Exercise details: Rewrite the entries below, changing each "pose" to "view" and leaving every other character as it is.

Rows from a dataset:
* Start *
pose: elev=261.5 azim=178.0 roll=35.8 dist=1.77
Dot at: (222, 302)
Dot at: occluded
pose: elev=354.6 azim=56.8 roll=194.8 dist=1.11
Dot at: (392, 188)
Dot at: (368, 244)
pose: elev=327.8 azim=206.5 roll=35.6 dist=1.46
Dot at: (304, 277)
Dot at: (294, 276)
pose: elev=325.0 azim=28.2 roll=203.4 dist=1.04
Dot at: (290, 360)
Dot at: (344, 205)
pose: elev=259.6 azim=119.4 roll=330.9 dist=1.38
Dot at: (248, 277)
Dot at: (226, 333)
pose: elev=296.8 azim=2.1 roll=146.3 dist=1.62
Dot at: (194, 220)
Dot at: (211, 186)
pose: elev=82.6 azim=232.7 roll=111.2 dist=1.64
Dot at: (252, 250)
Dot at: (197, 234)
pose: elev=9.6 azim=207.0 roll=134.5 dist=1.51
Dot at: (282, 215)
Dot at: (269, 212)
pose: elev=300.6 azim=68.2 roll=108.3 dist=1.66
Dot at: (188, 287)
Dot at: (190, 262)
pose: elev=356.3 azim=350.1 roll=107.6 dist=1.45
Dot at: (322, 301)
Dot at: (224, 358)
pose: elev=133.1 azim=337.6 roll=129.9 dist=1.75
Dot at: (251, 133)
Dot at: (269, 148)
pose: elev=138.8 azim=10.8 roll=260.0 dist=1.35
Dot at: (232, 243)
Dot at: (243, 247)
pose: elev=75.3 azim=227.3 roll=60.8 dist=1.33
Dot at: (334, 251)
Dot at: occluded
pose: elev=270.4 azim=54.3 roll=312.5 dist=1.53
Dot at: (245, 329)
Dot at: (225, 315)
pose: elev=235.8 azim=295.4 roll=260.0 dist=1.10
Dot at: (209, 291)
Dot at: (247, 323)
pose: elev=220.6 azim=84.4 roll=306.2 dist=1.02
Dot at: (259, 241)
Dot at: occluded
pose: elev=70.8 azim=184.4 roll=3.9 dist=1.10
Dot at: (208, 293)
* End *
Answer in full:
view: elev=261.5 azim=178.0 roll=35.8 dist=1.77
Dot at: (222, 302)
Dot at: occluded
view: elev=354.6 azim=56.8 roll=194.8 dist=1.11
Dot at: (392, 188)
Dot at: (368, 244)
view: elev=327.8 azim=206.5 roll=35.6 dist=1.46
Dot at: (304, 277)
Dot at: (294, 276)
view: elev=325.0 azim=28.2 roll=203.4 dist=1.04
Dot at: (290, 360)
Dot at: (344, 205)
view: elev=259.6 azim=119.4 roll=330.9 dist=1.38
Dot at: (248, 277)
Dot at: (226, 333)
view: elev=296.8 azim=2.1 roll=146.3 dist=1.62
Dot at: (194, 220)
Dot at: (211, 186)
view: elev=82.6 azim=232.7 roll=111.2 dist=1.64
Dot at: (252, 250)
Dot at: (197, 234)
view: elev=9.6 azim=207.0 roll=134.5 dist=1.51
Dot at: (282, 215)
Dot at: (269, 212)
view: elev=300.6 azim=68.2 roll=108.3 dist=1.66
Dot at: (188, 287)
Dot at: (190, 262)
view: elev=356.3 azim=350.1 roll=107.6 dist=1.45
Dot at: (322, 301)
Dot at: (224, 358)
view: elev=133.1 azim=337.6 roll=129.9 dist=1.75
Dot at: (251, 133)
Dot at: (269, 148)
view: elev=138.8 azim=10.8 roll=260.0 dist=1.35
Dot at: (232, 243)
Dot at: (243, 247)
view: elev=75.3 azim=227.3 roll=60.8 dist=1.33
Dot at: (334, 251)
Dot at: occluded
view: elev=270.4 azim=54.3 roll=312.5 dist=1.53
Dot at: (245, 329)
Dot at: (225, 315)
view: elev=235.8 azim=295.4 roll=260.0 dist=1.10
Dot at: (209, 291)
Dot at: (247, 323)
view: elev=220.6 azim=84.4 roll=306.2 dist=1.02
Dot at: (259, 241)
Dot at: occluded
view: elev=70.8 azim=184.4 roll=3.9 dist=1.10
Dot at: (208, 293)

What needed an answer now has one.